Headley cautions that, if at all possible, traders should wait until that close before making any decisions. Of course, if prices reverse strongly during a period, waiting might not be possible or might not even be a sound account-management tactic.

In my own case, I consider breakouts to be in force until prices begin closing consistently below the breakout channel. I don't tend to trade breakouts, as those kinds of trades don't fit my trading style or temperament, but I do use these observations to tell me when my assumptions about the strength of resistance or support might be wrong.

Some studies in the past tagged breakout plays as the most profitable in the long run but only for those traders who had the funds, patience and stamina to endure many whipsawed trades.
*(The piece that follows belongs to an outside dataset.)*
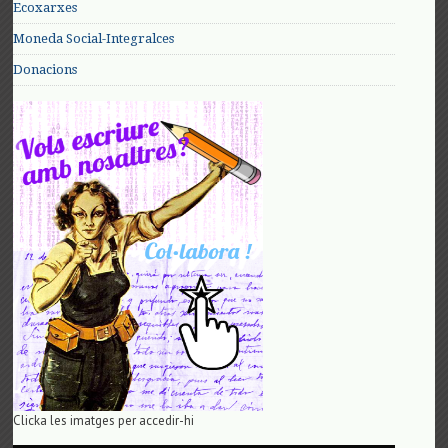
Ecoxarxes
Moneda Social-Integralces
Donacions
Clicka les imatges per accedir-hi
I have the funds and the patience to endure the whipsawed trades, but not, conversely, to hold onto a winning play. I tend to want to close out and pocket my profits, protecting them. That doesn't work for someone trading breakouts because the profits must be allowed to run to make up for the many whipsawed trades. Having two out of the three necessary qualifications doesn't cut it when trading. I lack the stamina to hold onto the winning plays long enough to make up for those whipsawed ones.

Maybe you think you have all three qualifications and want to trade breakouts. If so, coupling an upper channel system breakout or breakdown with a lower indicator reading of overbought or oversold might help you identify potential breakout plays. I caution again that this isn't a methodology that I've tested for this use. Traders leaping on breakout or breakdown plays need to adhere to their hard stops, because reversals from overbought or oversold levels can be hard if the breakout fails.

For the rest of us, this method helps warn us that a directional move is strong and that we should perhaps not trust those overbought or oversold readings. They can be overrated as a useful sign of a reversal when markets trend.